Estratto del testo:

══════

Dieci anni sono passati da quando il mondo volgeva lo sguardo verso il continente africano e celebrava la nascita del Sud Sudan. L’indipendenza del nuovo Paese dell’Africa, il 9 luglio 2011, veniva festeggiata non solo a Juba e tra i confini della nazione racchiusa tra il Sudan, l’Etiopia, il Kenya, la Repubblica Democratica del Congo, l’Uganda e la Repubblica Centrafricana, ma anche a livello internazionale. Il mondo intero infatti vedeva nella nascita del cinquantaquattresimo stato africano la fine di una guerra che durava da decenni e di una situazione che costringeva le genti del Sud Sudan a vivere oppresse, discriminate, escluse economicamente e segregate dalla popolazione di origine araba del nord e dai vertici di Khartoum.

L’autonomia e l’indipendenza sono state plaudite dai leader di tutti i Paesi del primo mondo e, da Tokyo a Washington, tutti i capi di stato si sono prodigati nel promettere aiuti e sostegni al neonato stato africano. Le parole però si sono infrante sul frangiflutti della realtà.

Quello che era stato battezzato come un sogno di pace si è tramutato in breve tempo in un nuovo incubo di guerra. Sebbene la comunità internazionale si sia impegnata nel costruire le infrastrutture di un Paese che usciva frantumato da una guerra civile inclemente e feroce, ciò che non è stato fatto e non è stato considerato, è che non erano assenti solo i sistemi basici del Paese, ma persistevano a mancare le fondamenta vere e proprie della nazione: la coesione nazionale, l’unità dei leader politici, la riconciliazione sociale e l’idea di cittadinanza. Così il più giovane stato africano ha catalizzato in sé gli errori e gli orrori che dopo le indipendenze degli anni ’60 si erano verificati in molti altri paesi del continente: tribalismo, nepotismo, furto di risorse pubbliche e autoritarismo, e la violenza ha infettato in breve tempo i gangli vitali della società sud sudanese e ha trascinato il Paese, in soli tre anni, in una guerra civile che ancor oggi, nonostante siano stati firmati dei fragili accordi di pace, prosegue a intermittenza.

South Sudan 2012
Giuba (Sud Sudan), le celebrazioni per il primo anniversario dell’indipendenza del Sudan del Sud

 

In questi giorni in cui si dovrebbe festeggiare l’anniversario della nascita di una nazione invece si assiste con impotenza all’ennesimo fallimento di uno stato africano che ,su una popolazione di 11milioni di abitanti, ne registra 4 milioni e mezzo nei campi profughi interni e in quelli dei paesi confinanti e ad oggi, secondo il Global Crisis Severity Index, il Sud Sudan risulta essere uno dei Paesi più instabili al mondo e le prospettive di una ripresa nel futuro prossimo sono al momento intangibili.

══════

Dati forniti:
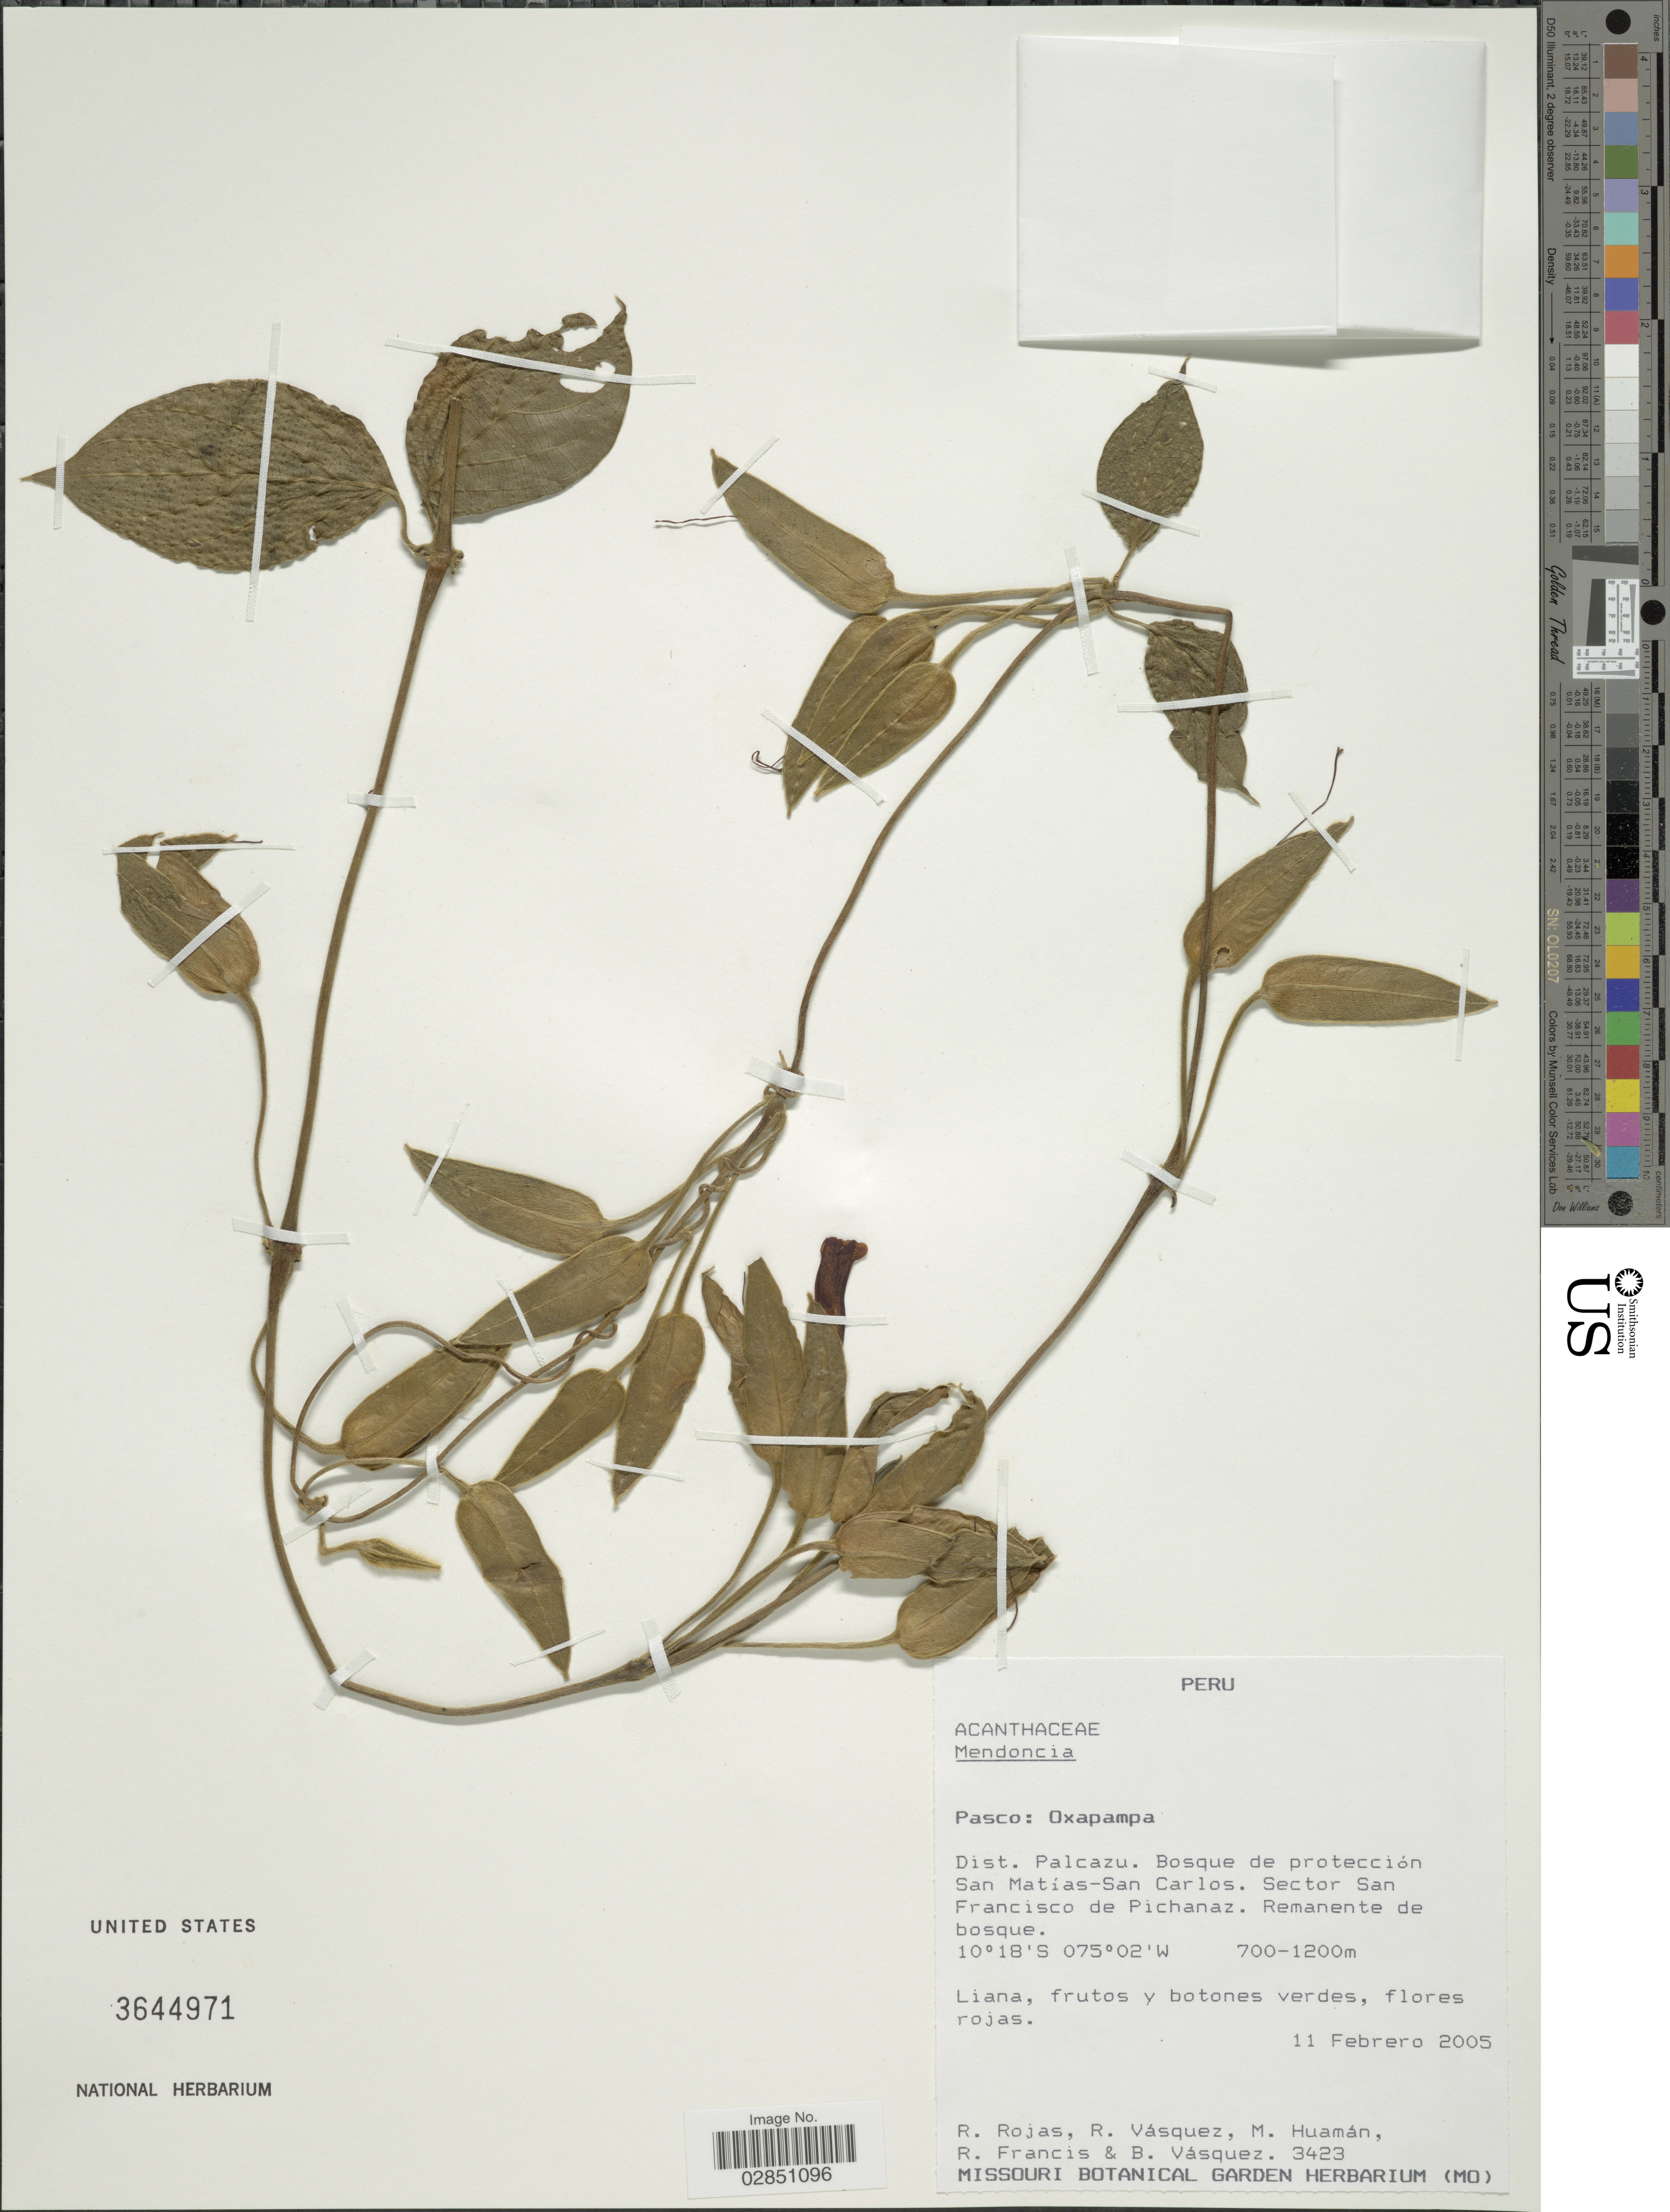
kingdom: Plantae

══════

Esercizi da svolgere:
**1.** Trascrivi il brano sul Sud Sudan da "South Sudan 2012" a "al momento intangibili.".
**2.** Indica se le affermazioni seguenti concordano con il brano sul Sud Sudan, rispondendo sì o no e citando le parole del brano che lo stabiliscono.
(a) L'indipendenza del Sud Sudan è stata festeggiata il 9 luglio 2011.
(b) La guerra civile nel nuovo Paese è scoppiata dieci anni dopo l'indipendenza.
(c) Il Sud Sudan conta in tutto 4 milioni e mezzo di abitanti.
**3.** Traduci in inglese questa frase del brano sul Sud Sudan: "Le parole però si sono infrante sul frangiflutti della realtà."

Esercizi svolti:
**1.**
South Sudan 2012
Giuba (Sud Sudan), le celebrazioni per il primo anniversario dell’indipendenza del Sudan del Sud

 

In questi giorni in cui si dovrebbe festeggiare l’anniversario della nascita di una nazione invece si assiste con impotenza all’ennesimo fallimento di uno stato africano che ,su una popolazione di 11milioni di abitanti, ne registra 4 milioni e mezzo nei campi profughi interni e in quelli dei paesi confinanti e ad oggi, secondo il Global Crisis Severity Index, il Sud Sudan risulta essere uno dei Paesi più instabili al mondo e le prospettive di una ripresa nel futuro prossimo sono al momento intangibili.

**2.**
(a) Sì: "L’indipendenza del nuovo Paese dell’Africa, il 9 luglio 2011, veniva festeggiata".
(b) No: "ha trascinato il Paese, in soli tre anni, in una guerra civile".
(c) No: "su una popolazione di 11milioni di abitanti".

**3.** The words, however, broke against the breakwater of reality.